Assignment -> Search the records below for the word "DWIDTH" and show every line where it occurs.

Supplied data START

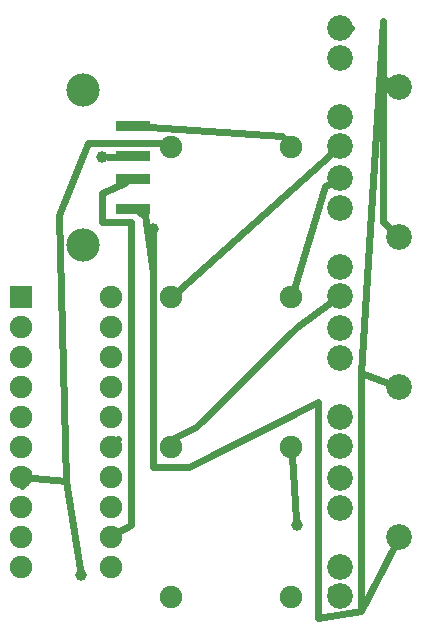
<source format=gtl>
G04 MADE WITH FRITZING*
G04 WWW.FRITZING.ORG*
G04 DOUBLE SIDED*
G04 HOLES PLATED*
G04 CONTOUR ON CENTER OF CONTOUR VECTOR*
%ASAXBY*%
%FSLAX23Y23*%
%MOIN*%
%OFA0B0*%
%SFA1.0B1.0*%
%ADD10C,0.039370*%
%ADD11C,0.075000*%
%ADD12C,0.111000*%
%ADD13C,0.086000*%
%ADD14R,0.075000X0.075000*%
%ADD15R,0.118110X0.035433*%
%ADD16C,0.024000*%
%LNCOPPER1*%
G90*
G70*
G54D10*
X468Y1561D03*
X636Y1321D03*
X1116Y337D03*
X396Y169D03*
G54D11*
X198Y1096D03*
X498Y1096D03*
X198Y996D03*
X498Y996D03*
X198Y896D03*
X498Y896D03*
X198Y796D03*
X498Y796D03*
X198Y696D03*
X498Y696D03*
X198Y596D03*
X498Y596D03*
X198Y496D03*
X498Y496D03*
X198Y396D03*
X498Y396D03*
X198Y296D03*
X498Y296D03*
X198Y196D03*
X498Y196D03*
G54D12*
X403Y1269D03*
X403Y1786D03*
X403Y1269D03*
X403Y1786D03*
G54D13*
X1456Y1796D03*
X1259Y1697D03*
X1259Y1599D03*
X1259Y1894D03*
X1259Y1993D03*
X1456Y1796D03*
X1259Y1697D03*
X1259Y1599D03*
X1259Y1894D03*
X1259Y1993D03*
X1456Y1296D03*
X1259Y1197D03*
X1259Y1099D03*
X1259Y1394D03*
X1259Y1493D03*
X1456Y1296D03*
X1259Y1197D03*
X1259Y1099D03*
X1259Y1394D03*
X1259Y1493D03*
X1456Y796D03*
X1259Y697D03*
X1259Y599D03*
X1259Y894D03*
X1259Y993D03*
X1456Y796D03*
X1259Y697D03*
X1259Y599D03*
X1259Y894D03*
X1259Y993D03*
X1456Y296D03*
X1259Y197D03*
X1259Y99D03*
X1259Y394D03*
X1259Y493D03*
X1456Y296D03*
X1259Y197D03*
X1259Y99D03*
X1259Y394D03*
X1259Y493D03*
G54D11*
X698Y1596D03*
X1098Y1596D03*
X698Y1096D03*
X1098Y1096D03*
X698Y596D03*
X1098Y596D03*
X698Y96D03*
X1098Y96D03*
G54D14*
X198Y1096D03*
G54D15*
X569Y1567D03*
X569Y1665D03*
X569Y1488D03*
X569Y1390D03*
G54D16*
X184Y1092D02*
X198Y1096D01*
D02*
X519Y621D02*
X498Y596D01*
D02*
X200Y497D02*
X198Y496D01*
D02*
X507Y497D02*
X498Y496D01*
D02*
X200Y1096D02*
X198Y1096D01*
D02*
X564Y337D02*
X564Y1345D01*
D02*
X522Y311D02*
X564Y337D01*
D02*
X200Y465D02*
X198Y496D01*
D02*
X1229Y1078D02*
X1116Y997D01*
D02*
X468Y1441D02*
X543Y1476D01*
D02*
X468Y1345D02*
X468Y1441D01*
D02*
X564Y1345D02*
X468Y1345D01*
D02*
X1231Y1574D02*
X719Y1115D01*
D02*
X708Y625D02*
X707Y623D01*
D02*
X780Y661D02*
X708Y625D01*
D02*
X1116Y997D02*
X780Y661D01*
D02*
X636Y1177D02*
X612Y1369D01*
D02*
X636Y1302D02*
X636Y1177D01*
D02*
X487Y1562D02*
X516Y1564D01*
D02*
X612Y1369D02*
X595Y1377D01*
D02*
X1404Y2017D02*
X1332Y841D01*
D02*
X1404Y1345D02*
X1404Y2017D01*
D02*
X1429Y1321D02*
X1404Y1345D01*
D02*
X1332Y49D02*
X1188Y25D01*
D02*
X1332Y841D02*
X1332Y49D01*
D02*
X1188Y745D02*
X756Y529D01*
D02*
X1188Y25D02*
X1188Y745D01*
D02*
X636Y529D02*
X636Y1177D01*
D02*
X756Y529D02*
X636Y529D01*
D02*
X1227Y1474D02*
X1212Y1465D01*
D02*
X1421Y808D02*
X1332Y841D01*
D02*
X1404Y1825D02*
X1404Y2017D01*
D02*
X1424Y1814D02*
X1404Y1825D01*
D02*
X1439Y263D02*
X1332Y49D01*
D02*
X1212Y1465D02*
X1107Y1123D01*
D02*
X1115Y356D02*
X1100Y567D01*
D02*
X623Y1662D02*
X1068Y1633D01*
X1068Y1633D02*
X1080Y1618D01*
D02*
X200Y497D02*
X222Y512D01*
D02*
X348Y481D02*
X200Y497D01*
D02*
X393Y188D02*
X348Y481D01*
D02*
X660Y1609D02*
X420Y1609D01*
D02*
X671Y1605D02*
X660Y1609D01*
D02*
X324Y1369D02*
X348Y481D01*
D02*
X420Y1609D02*
X324Y1369D01*
D02*
X493Y718D02*
X498Y696D01*
D02*
X1296Y1994D02*
X1259Y1993D01*
D02*
X1252Y105D02*
X1231Y122D01*
G04 End of Copper1*
M02*
</source>
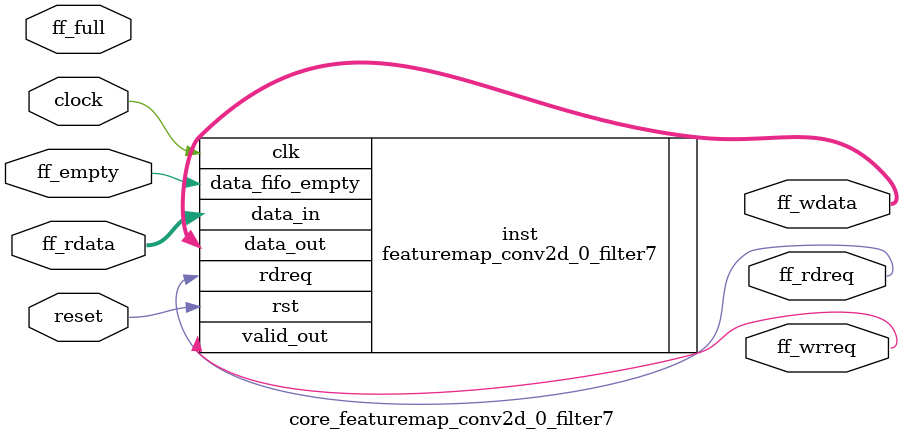
<source format=v>
module core_featuremap_conv2d_0_filter7 (
    clock,
    reset,
    // FIFO READ
    ff_rdata,
    ff_rdreq,
    ff_empty,
    // FIFO WRITE
    ff_wdata,
    ff_wrreq,
    ff_full
);
//
parameter  DWIDTH = 32;
//
input   clock;
input   reset;
// FIFO READ
input [DWIDTH*3-1:0] ff_rdata;
output               ff_rdreq;
input                ff_empty;
// FIFO WRITE
output [DWIDTH-1:0]   ff_wdata;
output                ff_wrreq;
input                 ff_full;
//

featuremap_conv2d_0_filter7 inst(
    .clk(clock),
    .rst(reset), 

    .data_in(ff_rdata),
    .data_fifo_empty(ff_empty),

    .data_out(ff_wdata),
    .valid_out(ff_wrreq),
    .rdreq(ff_rdreq)
);

endmodule
</source>
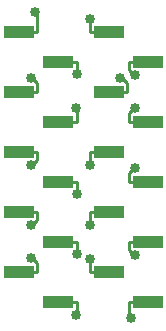
<source format=gbl>
G04 #@! TF.FileFunction,Copper,L2,Bot,Signal*
%FSLAX46Y46*%
G04 Gerber Fmt 4.6, Leading zero omitted, Abs format (unit mm)*
G04 Created by KiCad (PCBNEW 4.0.7-e2-6376~58~ubuntu16.04.1) date Sat Jan 13 09:44:16 2018*
%MOMM*%
%LPD*%
G01*
G04 APERTURE LIST*
%ADD10C,0.100000*%
%ADD11R,2.510000X1.000000*%
%ADD12C,0.850000*%
%ADD13C,0.250000*%
G04 APERTURE END LIST*
D10*
D11*
X146185000Y-96139000D03*
X146185000Y-101219000D03*
X146185000Y-106299000D03*
X146185000Y-111379000D03*
X146185000Y-116459000D03*
X142875000Y-93599000D03*
X142875000Y-98679000D03*
X142875000Y-103759000D03*
X142875000Y-108839000D03*
X142875000Y-113919000D03*
X153797000Y-96139000D03*
X153797000Y-101219000D03*
X153797000Y-106299000D03*
X153797000Y-111379000D03*
X153797000Y-116459000D03*
X150487000Y-93599000D03*
X150487000Y-98679000D03*
X150487000Y-103759000D03*
X150487000Y-108839000D03*
X150487000Y-113919000D03*
D12*
X147765300Y-97211900D03*
X147696300Y-100091300D03*
X147765300Y-107381800D03*
X147765300Y-112451900D03*
X147696300Y-117584300D03*
X144237400Y-91957000D03*
X143895700Y-97528100D03*
X143895700Y-104909800D03*
X143895700Y-109966100D03*
X143895700Y-112768100D03*
X148906700Y-92533700D03*
X152746300Y-97289900D03*
X151443000Y-97535300D03*
X152746300Y-100068100D03*
X148906700Y-104850400D03*
X152746300Y-105148100D03*
X148906700Y-109928800D03*
X152746300Y-112529900D03*
X148906700Y-112827600D03*
X152356200Y-117847000D03*
D13*
X146185000Y-96139000D02*
X147765300Y-96139000D01*
X147765300Y-96139000D02*
X147765300Y-97211900D01*
X147765300Y-100160300D02*
X147696300Y-100091300D01*
X147765300Y-101219000D02*
X147765300Y-100160300D01*
X146185000Y-101219000D02*
X147765300Y-101219000D01*
X146185000Y-106299000D02*
X147765300Y-106299000D01*
X147765300Y-106299000D02*
X147765300Y-107381800D01*
X146185000Y-111379000D02*
X147765300Y-111379000D01*
X147765300Y-111379000D02*
X147765300Y-112451900D01*
X147765300Y-117515300D02*
X147696300Y-117584300D01*
X147765300Y-116459000D02*
X147765300Y-117515300D01*
X146185000Y-116459000D02*
X147765300Y-116459000D01*
X144455300Y-92174900D02*
X144455300Y-93599000D01*
X144237400Y-91957000D02*
X144455300Y-92174900D01*
X142875000Y-93599000D02*
X144455300Y-93599000D01*
X142875000Y-98679000D02*
X144455300Y-98679000D01*
X144025900Y-97528100D02*
X143895700Y-97528100D01*
X144455300Y-97957500D02*
X144025900Y-97528100D01*
X144455300Y-98679000D02*
X144455300Y-97957500D01*
X142875000Y-103759000D02*
X144455300Y-103759000D01*
X144002800Y-104909800D02*
X143895700Y-104909800D01*
X144455300Y-104457300D02*
X144002800Y-104909800D01*
X144455300Y-103759000D02*
X144455300Y-104457300D01*
X142875000Y-108839000D02*
X144455300Y-108839000D01*
X144002100Y-109966100D02*
X143895700Y-109966100D01*
X144455300Y-109512900D02*
X144002100Y-109966100D01*
X144455300Y-108839000D02*
X144455300Y-109512900D01*
X142875000Y-113919000D02*
X144455300Y-113919000D01*
X144025900Y-112768100D02*
X143895700Y-112768100D01*
X144455300Y-113197500D02*
X144025900Y-112768100D01*
X144455300Y-113919000D02*
X144455300Y-113197500D01*
X150487000Y-93599000D02*
X148906700Y-93599000D01*
X148906700Y-93599000D02*
X148906700Y-92533700D01*
X153797000Y-96139000D02*
X152216700Y-96139000D01*
X152646100Y-97289900D02*
X152746300Y-97289900D01*
X152216700Y-96860500D02*
X152646100Y-97289900D01*
X152216700Y-96139000D02*
X152216700Y-96860500D01*
X150487000Y-98679000D02*
X152067300Y-98679000D01*
X151645800Y-97535300D02*
X151443000Y-97535300D01*
X152067300Y-97956800D02*
X151645800Y-97535300D01*
X152067300Y-98679000D02*
X152067300Y-97956800D01*
X153797000Y-101219000D02*
X152216700Y-101219000D01*
X152646100Y-100068100D02*
X152746300Y-100068100D01*
X152216700Y-100497500D02*
X152646100Y-100068100D01*
X152216700Y-101219000D02*
X152216700Y-100497500D01*
X150487000Y-103759000D02*
X148906700Y-103759000D01*
X148906700Y-103759000D02*
X148906700Y-104850400D01*
X153797000Y-106299000D02*
X152216700Y-106299000D01*
X152646100Y-105148100D02*
X152746300Y-105148100D01*
X152216700Y-105577500D02*
X152646100Y-105148100D01*
X152216700Y-106299000D02*
X152216700Y-105577500D01*
X150487000Y-108839000D02*
X148906700Y-108839000D01*
X148906700Y-108839000D02*
X148906700Y-109928800D01*
X153797000Y-111379000D02*
X152216700Y-111379000D01*
X152646100Y-112529900D02*
X152746300Y-112529900D01*
X152216700Y-112100500D02*
X152646100Y-112529900D01*
X152216700Y-111379000D02*
X152216700Y-112100500D01*
X150487000Y-113919000D02*
X148906700Y-113919000D01*
X148906700Y-113919000D02*
X148906700Y-112827600D01*
X152216700Y-117707500D02*
X152216700Y-116459000D01*
X152356200Y-117847000D02*
X152216700Y-117707500D01*
X153797000Y-116459000D02*
X152216700Y-116459000D01*
M02*

</source>
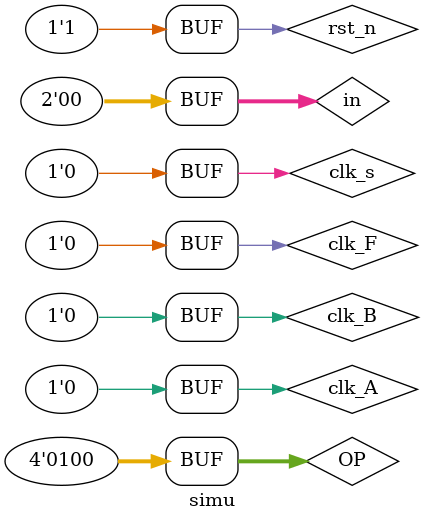
<source format=v>
`timescale 1ns / 1ps


module simu();
    reg clk_A;
    reg clk_B;
    reg clk_F;
    reg clk_s;
    reg [1:0] in;
    reg [3:0] OP;
    reg rst_n;
    wire En;
    wire [7:0] seg;
    wire [2:0] which;
    wire [10:0] count;
    wire [3:0] digit;
    wire [31:0]F;
    wire [3:0]Flags;
    
    module_top top(clk_A,clk_B,clk_F,in,OP,rst_n,Flags,F);
    Display dis(clk_s,F,which,En,seg,count,digit);
    
    initial begin
        clk_A = 0;
        clk_B = 0;
        clk_F = 0;
        clk_s = 0;
        in = 2'b00;
        OP = 4'b0000;
        rst_n = 1;
        //1
        #5
        rst_n = 0;
        #5
        rst_n = 1;
        #5
        in = 2'b01;
        #5
        clk_A = 1;
        #5
        clk_A = 0;
        #5
        in = 2'b00;
        #5
        clk_B = 1;
        #5
        clk_B = 0;
        #5
        OP=4'b0000;
        #5
        clk_F = 1;
        #5
        clk_F = 0;
        #5
        clk_s = 1;
        #5
        clk_s = 0;
        #5
        clk_s = 1;
        #5
        clk_s = 0;
        #5
        clk_s = 1;
        #5
        clk_s = 0;
        #5
        clk_s = 1;
        #5
        clk_s = 0;
        #5
        clk_s = 1;
        #5
        clk_s = 0;
        #5
        clk_s = 1;
        #5
        clk_s = 0;
        #5
        clk_s = 1;
        #5
        clk_s = 0;
         #5
        clk_s = 1;
        #5
        clk_s = 0;
        #5
        clk_s = 1;
        #5
        clk_s = 0;
        #5
        clk_s = 1;
        #5
        clk_s = 0;
        #5
        clk_s = 1;
        #5
        clk_s = 0;
        #5
        clk_s = 1;
        #5
        clk_s = 0;
        #5
        clk_s = 1;
        #5
        clk_s = 0;
        #5
        clk_s = 1;
        #5
        clk_s = 0;
         #5
        clk_s = 1;
        #5
        clk_s = 0;
        #5
        clk_s = 1;
        #5
        clk_s = 0;
        #5
        clk_s = 1;
        #5
        clk_s = 0;
        #5
        clk_s = 1;
        #5
        clk_s = 0;
        #5
        clk_s = 1;
        #5
        clk_s = 0;
        #5
        clk_s = 1;
        #5
        clk_s = 0;
        #5
        clk_s = 1;
        #5
        clk_s = 0;
        
        //2
        #5
        rst_n = 0;
        #5
        rst_n = 1;
        #5
        in = 2'b11;
        #5
        clk_A = 1;
        #5
        clk_A = 0;
        #5
        in = 2'b00;
        #5
        clk_B = 1;
        #5
        clk_B = 0;
        #5
        OP=4'b0100;
        #5
        clk_F = 1;
        #5
        clk_F = 0;   
        #5
        clk_s = 1;
        #5
        clk_s = 0;
        #5
        clk_s = 1;
        #5
        clk_s = 0;
        #5
        clk_s = 1;
        #5
        clk_s = 0;
        #5
        clk_s = 1;
        #5
        clk_s = 0;
        #5
        clk_s = 1;
        #5
        clk_s = 0;
        #5
        clk_s = 1;
        #5
        clk_s = 0;
        #5
        clk_s = 1;
        #5
        clk_s = 0;
         #5
        clk_s = 1;
        #5
        clk_s = 0;
        #5
        clk_s = 1;
        #5
        clk_s = 0;
        #5
        clk_s = 1;
        #5
        clk_s = 0;
        #5
        clk_s = 1;
        #5
        clk_s = 0;
        #5
        clk_s = 1;
        #5
        clk_s = 0;
        #5
        clk_s = 1;
        #5
        clk_s = 0;
        #5
        clk_s = 1;
        #5
        clk_s = 0;
         #5
        clk_s = 1;
        #5
        clk_s = 0;
        #5
        clk_s = 1;
        #5
        clk_s = 0;
        #5
        clk_s = 1;
        #5
        clk_s = 0;
        #5
        clk_s = 1;
        #5
        clk_s = 0;
        #5
        clk_s = 1;
        #5
        clk_s = 0;
        #5
        clk_s = 1;
        #5
        clk_s = 0;
        #5
        clk_s = 1;
        #5
        clk_s = 0;
        
        
    end
endmodule

</source>
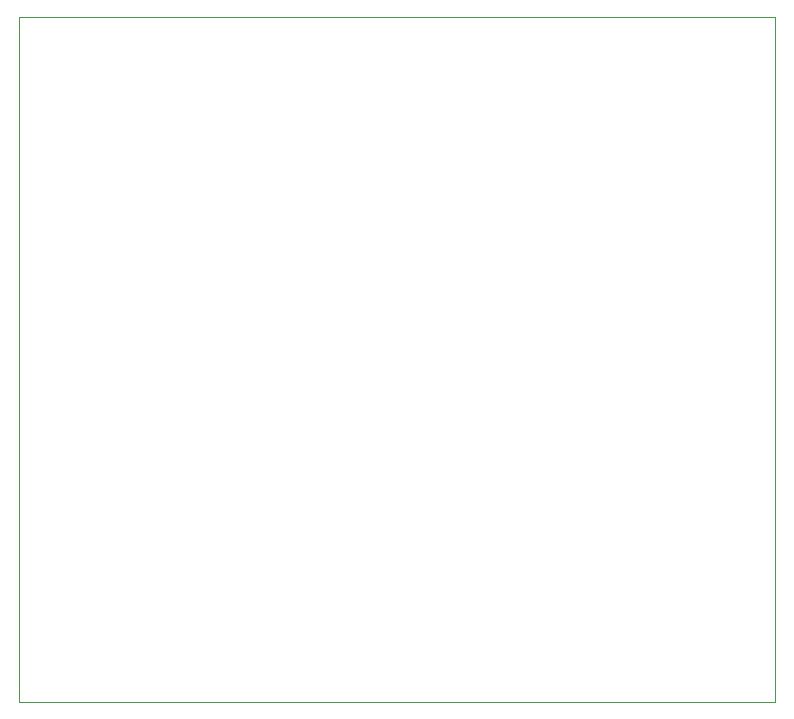
<source format=gm1>
%TF.GenerationSoftware,KiCad,Pcbnew,5.1.10-88a1d61d58~88~ubuntu20.04.1*%
%TF.CreationDate,2021-08-03T13:57:49-04:00*%
%TF.ProjectId,ta-base,74612d62-6173-4652-9e6b-696361645f70,rev?*%
%TF.SameCoordinates,Original*%
%TF.FileFunction,Profile,NP*%
%FSLAX46Y46*%
G04 Gerber Fmt 4.6, Leading zero omitted, Abs format (unit mm)*
G04 Created by KiCad (PCBNEW 5.1.10-88a1d61d58~88~ubuntu20.04.1) date 2021-08-03 13:57:49*
%MOMM*%
%LPD*%
G01*
G04 APERTURE LIST*
%TA.AperFunction,Profile*%
%ADD10C,0.001000*%
%TD*%
G04 APERTURE END LIST*
D10*
X164000000Y-100000000D02*
X164000000Y-158000000D01*
X164000000Y-100000000D02*
X100000000Y-100000000D01*
X100000000Y-100000000D02*
X100000000Y-158000000D01*
X100000000Y-158000000D02*
X164000000Y-158000000D01*
M02*

</source>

Supplied data END

Problem solution ->
parameter  DWIDTH = 32;
input [DWIDTH*3-1:0] ff_rdata;
output [DWIDTH-1:0]   ff_wdata;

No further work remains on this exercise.